:: RAW DATA ::
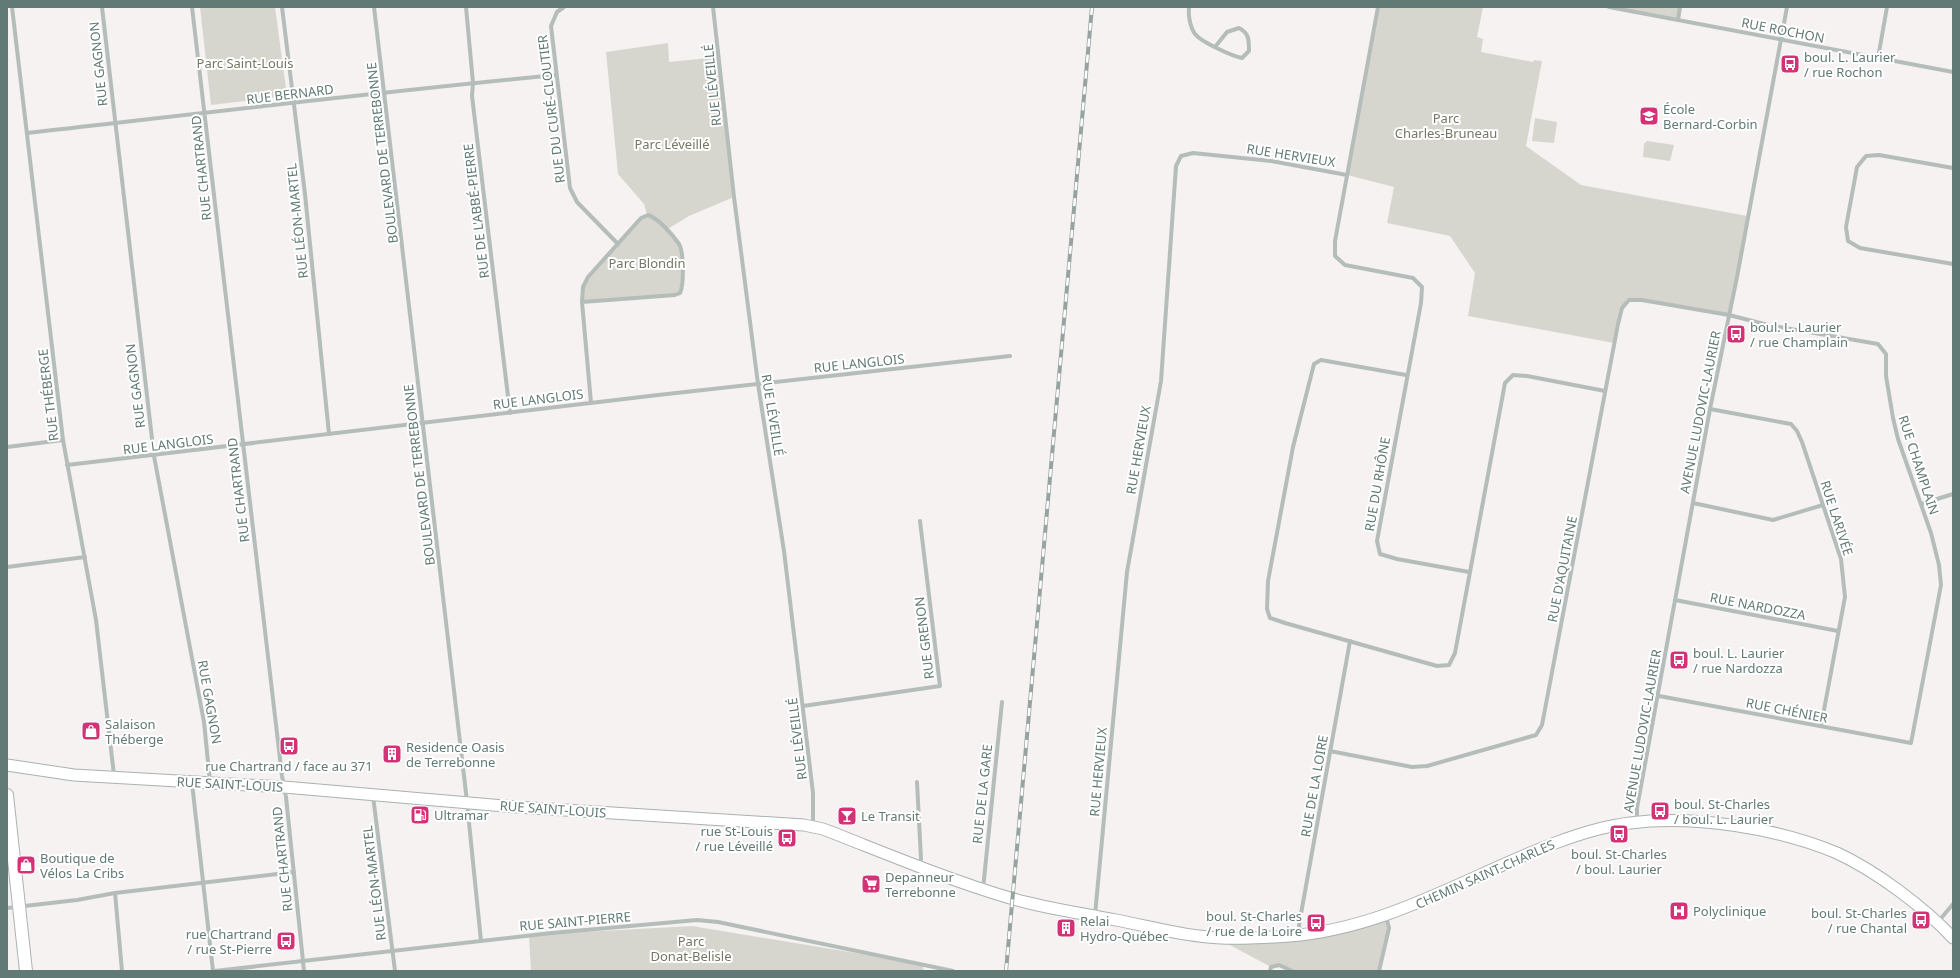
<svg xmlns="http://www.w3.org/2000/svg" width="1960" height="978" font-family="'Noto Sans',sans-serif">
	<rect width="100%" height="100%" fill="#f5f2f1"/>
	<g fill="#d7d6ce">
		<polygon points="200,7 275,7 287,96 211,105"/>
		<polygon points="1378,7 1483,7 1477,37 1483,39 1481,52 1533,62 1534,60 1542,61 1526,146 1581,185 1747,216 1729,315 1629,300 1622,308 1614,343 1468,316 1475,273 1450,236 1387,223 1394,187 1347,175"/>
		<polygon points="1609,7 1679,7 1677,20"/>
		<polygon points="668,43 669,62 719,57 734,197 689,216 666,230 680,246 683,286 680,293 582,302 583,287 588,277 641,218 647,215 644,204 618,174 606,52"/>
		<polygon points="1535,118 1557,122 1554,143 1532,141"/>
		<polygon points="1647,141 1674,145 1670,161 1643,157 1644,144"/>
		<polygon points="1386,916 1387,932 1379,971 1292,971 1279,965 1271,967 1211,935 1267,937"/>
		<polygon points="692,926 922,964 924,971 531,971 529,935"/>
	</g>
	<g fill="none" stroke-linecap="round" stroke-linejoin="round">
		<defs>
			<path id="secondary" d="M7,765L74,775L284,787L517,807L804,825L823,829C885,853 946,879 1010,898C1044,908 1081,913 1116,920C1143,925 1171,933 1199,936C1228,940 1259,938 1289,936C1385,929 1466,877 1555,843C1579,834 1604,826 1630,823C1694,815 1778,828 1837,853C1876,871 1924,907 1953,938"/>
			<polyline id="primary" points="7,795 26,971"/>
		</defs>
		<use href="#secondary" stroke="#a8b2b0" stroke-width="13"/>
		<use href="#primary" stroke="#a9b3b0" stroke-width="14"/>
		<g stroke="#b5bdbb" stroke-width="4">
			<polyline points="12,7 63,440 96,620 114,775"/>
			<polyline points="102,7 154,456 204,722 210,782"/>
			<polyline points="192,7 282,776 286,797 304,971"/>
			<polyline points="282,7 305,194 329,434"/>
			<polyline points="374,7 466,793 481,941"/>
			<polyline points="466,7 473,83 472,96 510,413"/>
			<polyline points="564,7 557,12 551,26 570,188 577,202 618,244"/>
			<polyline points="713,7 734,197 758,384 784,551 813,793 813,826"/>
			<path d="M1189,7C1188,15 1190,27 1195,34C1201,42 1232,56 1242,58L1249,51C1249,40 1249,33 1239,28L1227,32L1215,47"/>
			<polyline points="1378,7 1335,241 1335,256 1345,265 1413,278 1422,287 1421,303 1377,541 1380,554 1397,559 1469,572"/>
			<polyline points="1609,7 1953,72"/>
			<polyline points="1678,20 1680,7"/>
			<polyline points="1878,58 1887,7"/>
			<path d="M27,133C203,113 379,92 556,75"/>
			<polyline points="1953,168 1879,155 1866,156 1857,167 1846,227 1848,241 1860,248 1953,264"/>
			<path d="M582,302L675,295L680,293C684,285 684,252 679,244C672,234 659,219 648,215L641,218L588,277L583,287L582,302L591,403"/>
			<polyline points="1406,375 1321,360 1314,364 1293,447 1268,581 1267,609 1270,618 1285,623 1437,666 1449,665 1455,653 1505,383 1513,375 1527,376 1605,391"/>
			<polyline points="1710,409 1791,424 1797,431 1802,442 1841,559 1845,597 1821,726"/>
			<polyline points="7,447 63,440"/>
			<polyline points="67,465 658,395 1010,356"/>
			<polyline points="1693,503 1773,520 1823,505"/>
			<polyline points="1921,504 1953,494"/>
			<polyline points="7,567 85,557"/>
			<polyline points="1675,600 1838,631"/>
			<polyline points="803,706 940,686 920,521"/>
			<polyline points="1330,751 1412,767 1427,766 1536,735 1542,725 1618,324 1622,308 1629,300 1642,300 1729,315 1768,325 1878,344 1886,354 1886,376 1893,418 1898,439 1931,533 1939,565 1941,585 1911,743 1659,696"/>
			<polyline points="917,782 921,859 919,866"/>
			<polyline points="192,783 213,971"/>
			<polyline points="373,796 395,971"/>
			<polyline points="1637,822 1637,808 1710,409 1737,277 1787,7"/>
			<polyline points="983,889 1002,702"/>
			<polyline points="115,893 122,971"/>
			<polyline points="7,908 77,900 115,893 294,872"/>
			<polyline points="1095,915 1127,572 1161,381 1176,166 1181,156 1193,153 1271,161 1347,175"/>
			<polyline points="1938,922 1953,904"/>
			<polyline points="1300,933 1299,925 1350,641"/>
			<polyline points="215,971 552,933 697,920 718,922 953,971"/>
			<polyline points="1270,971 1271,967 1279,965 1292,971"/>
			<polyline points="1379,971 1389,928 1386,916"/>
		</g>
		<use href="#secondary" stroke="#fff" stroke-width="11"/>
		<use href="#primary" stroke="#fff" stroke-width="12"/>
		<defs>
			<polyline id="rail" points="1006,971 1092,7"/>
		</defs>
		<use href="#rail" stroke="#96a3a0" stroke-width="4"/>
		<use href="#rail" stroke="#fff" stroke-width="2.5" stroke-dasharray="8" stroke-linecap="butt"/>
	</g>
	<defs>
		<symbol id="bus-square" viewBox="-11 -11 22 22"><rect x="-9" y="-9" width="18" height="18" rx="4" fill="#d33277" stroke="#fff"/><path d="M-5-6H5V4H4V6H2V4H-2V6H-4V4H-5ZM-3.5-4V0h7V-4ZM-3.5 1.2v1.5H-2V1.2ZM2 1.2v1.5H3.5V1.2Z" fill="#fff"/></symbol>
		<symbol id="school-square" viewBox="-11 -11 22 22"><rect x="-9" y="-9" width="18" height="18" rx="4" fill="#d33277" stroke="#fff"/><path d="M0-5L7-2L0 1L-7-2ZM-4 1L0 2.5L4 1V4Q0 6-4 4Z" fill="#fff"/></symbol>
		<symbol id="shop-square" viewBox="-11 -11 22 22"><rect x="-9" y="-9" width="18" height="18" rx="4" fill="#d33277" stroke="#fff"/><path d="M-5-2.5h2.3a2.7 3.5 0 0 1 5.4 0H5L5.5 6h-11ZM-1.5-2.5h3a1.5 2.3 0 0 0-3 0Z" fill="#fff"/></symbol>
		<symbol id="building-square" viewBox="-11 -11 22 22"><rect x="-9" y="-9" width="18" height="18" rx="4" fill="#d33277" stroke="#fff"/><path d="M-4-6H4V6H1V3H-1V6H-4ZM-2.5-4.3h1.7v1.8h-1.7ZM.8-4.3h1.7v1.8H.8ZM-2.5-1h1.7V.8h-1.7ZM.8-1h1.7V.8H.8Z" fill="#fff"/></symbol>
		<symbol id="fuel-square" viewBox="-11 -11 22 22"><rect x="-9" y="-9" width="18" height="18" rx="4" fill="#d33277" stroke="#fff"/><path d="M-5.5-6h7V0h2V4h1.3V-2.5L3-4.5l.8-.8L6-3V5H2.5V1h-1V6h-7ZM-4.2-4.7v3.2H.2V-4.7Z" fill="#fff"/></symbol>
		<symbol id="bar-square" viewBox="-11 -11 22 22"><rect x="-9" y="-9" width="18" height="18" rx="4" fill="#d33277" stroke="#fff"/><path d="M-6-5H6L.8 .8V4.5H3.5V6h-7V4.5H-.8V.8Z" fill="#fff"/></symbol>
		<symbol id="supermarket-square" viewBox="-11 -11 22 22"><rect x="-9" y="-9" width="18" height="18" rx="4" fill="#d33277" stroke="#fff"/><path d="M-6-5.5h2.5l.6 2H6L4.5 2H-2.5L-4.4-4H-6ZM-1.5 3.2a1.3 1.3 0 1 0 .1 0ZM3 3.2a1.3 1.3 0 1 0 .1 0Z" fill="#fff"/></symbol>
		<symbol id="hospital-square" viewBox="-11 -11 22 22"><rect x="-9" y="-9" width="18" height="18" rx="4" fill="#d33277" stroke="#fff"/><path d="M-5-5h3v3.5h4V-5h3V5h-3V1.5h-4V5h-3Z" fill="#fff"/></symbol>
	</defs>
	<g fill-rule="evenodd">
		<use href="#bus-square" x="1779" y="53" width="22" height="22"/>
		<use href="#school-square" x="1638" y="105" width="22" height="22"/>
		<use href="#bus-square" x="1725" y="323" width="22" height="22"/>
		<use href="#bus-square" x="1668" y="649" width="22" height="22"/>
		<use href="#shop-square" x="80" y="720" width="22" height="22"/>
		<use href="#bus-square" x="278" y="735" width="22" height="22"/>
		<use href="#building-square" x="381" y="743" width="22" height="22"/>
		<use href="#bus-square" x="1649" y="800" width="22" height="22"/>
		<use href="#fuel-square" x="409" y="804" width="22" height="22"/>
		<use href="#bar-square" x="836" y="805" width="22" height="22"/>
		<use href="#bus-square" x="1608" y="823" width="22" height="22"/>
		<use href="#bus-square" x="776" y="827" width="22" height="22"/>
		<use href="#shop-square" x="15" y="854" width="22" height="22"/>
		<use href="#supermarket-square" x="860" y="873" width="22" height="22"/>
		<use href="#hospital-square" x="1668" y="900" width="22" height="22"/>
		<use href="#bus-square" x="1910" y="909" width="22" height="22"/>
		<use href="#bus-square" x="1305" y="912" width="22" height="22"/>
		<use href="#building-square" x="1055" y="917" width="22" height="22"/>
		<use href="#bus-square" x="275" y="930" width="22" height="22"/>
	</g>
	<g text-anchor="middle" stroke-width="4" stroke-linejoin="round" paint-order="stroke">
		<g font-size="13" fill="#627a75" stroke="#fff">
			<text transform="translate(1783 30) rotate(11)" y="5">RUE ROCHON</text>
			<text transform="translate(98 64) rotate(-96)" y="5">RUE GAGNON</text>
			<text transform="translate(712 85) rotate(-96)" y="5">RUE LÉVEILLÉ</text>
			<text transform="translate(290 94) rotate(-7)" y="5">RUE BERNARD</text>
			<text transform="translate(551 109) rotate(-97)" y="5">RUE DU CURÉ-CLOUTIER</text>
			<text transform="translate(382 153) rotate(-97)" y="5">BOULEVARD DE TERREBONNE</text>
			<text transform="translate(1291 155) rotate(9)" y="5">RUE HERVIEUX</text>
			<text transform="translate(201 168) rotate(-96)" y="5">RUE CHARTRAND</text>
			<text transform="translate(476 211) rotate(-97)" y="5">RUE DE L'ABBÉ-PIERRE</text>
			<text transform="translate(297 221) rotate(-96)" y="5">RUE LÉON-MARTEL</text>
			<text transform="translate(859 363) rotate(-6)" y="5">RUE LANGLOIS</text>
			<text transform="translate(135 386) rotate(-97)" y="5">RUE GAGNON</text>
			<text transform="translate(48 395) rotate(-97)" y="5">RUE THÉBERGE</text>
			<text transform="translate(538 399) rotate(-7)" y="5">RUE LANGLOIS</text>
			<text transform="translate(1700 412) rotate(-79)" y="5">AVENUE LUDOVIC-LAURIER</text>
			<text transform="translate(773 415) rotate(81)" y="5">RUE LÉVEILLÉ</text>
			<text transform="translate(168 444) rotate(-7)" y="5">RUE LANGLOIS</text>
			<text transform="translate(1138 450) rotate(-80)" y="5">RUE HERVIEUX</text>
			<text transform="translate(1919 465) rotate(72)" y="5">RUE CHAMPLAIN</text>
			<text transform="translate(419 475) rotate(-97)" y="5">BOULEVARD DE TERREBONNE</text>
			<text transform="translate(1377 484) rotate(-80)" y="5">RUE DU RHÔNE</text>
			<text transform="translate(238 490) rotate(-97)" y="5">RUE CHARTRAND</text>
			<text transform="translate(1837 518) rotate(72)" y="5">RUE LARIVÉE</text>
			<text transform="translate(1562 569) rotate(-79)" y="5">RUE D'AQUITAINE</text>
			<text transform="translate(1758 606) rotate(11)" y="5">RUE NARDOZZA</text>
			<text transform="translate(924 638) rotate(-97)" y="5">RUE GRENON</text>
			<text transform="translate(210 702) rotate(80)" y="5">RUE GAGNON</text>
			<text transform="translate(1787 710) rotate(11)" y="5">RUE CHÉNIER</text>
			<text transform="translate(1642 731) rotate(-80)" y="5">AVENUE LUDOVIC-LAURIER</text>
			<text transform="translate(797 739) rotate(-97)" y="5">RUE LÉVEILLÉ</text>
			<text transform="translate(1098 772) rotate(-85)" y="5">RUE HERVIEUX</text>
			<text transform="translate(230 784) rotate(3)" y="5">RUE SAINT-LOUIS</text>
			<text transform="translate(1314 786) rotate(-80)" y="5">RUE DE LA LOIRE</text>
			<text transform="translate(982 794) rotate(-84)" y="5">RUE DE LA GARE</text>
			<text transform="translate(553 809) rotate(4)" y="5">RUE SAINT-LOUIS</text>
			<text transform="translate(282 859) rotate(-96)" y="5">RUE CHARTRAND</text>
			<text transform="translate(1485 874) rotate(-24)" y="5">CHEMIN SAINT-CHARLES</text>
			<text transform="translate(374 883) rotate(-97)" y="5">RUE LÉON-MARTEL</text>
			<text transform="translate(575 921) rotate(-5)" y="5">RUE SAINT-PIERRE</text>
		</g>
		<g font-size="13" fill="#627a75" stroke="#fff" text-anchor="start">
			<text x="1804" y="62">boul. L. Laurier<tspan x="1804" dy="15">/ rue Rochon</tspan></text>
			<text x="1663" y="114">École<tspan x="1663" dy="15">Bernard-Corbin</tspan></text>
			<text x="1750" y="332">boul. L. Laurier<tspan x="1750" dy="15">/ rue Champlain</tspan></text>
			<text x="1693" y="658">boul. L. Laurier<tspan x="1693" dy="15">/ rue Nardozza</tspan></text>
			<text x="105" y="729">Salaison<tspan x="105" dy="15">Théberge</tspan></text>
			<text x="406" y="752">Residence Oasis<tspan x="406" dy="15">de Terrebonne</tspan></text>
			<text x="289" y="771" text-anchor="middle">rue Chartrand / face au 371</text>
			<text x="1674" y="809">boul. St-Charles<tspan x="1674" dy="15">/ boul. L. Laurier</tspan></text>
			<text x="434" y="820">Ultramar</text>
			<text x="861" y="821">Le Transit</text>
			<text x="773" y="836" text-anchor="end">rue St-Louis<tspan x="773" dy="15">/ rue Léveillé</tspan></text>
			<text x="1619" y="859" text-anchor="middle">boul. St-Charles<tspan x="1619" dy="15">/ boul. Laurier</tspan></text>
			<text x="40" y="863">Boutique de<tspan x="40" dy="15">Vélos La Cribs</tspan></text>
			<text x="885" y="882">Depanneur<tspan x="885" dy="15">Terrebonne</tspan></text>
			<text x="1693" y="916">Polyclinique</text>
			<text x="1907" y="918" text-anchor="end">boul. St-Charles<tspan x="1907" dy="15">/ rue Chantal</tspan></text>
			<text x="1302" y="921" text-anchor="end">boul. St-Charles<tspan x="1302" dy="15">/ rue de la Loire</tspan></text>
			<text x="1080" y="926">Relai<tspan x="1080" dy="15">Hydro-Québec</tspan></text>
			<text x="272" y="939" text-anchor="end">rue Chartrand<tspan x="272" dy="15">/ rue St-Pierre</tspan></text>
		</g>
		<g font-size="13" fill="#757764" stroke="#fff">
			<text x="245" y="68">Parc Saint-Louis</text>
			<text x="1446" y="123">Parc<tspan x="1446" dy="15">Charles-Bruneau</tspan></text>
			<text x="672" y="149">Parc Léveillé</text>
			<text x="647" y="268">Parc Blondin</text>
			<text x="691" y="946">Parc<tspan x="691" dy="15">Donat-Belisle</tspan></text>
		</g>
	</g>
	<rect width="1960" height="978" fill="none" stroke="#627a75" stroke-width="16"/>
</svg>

:: ACTIVITY ::
In which lines of the material above does the string "round" occur? Copy them all.

:: ANSWER TO THIS TASK ::
	<g fill="none" stroke-linecap="round" stroke-linejoin="round">
	<g text-anchor="middle" stroke-width="4" stroke-linejoin="round" paint-order="stroke">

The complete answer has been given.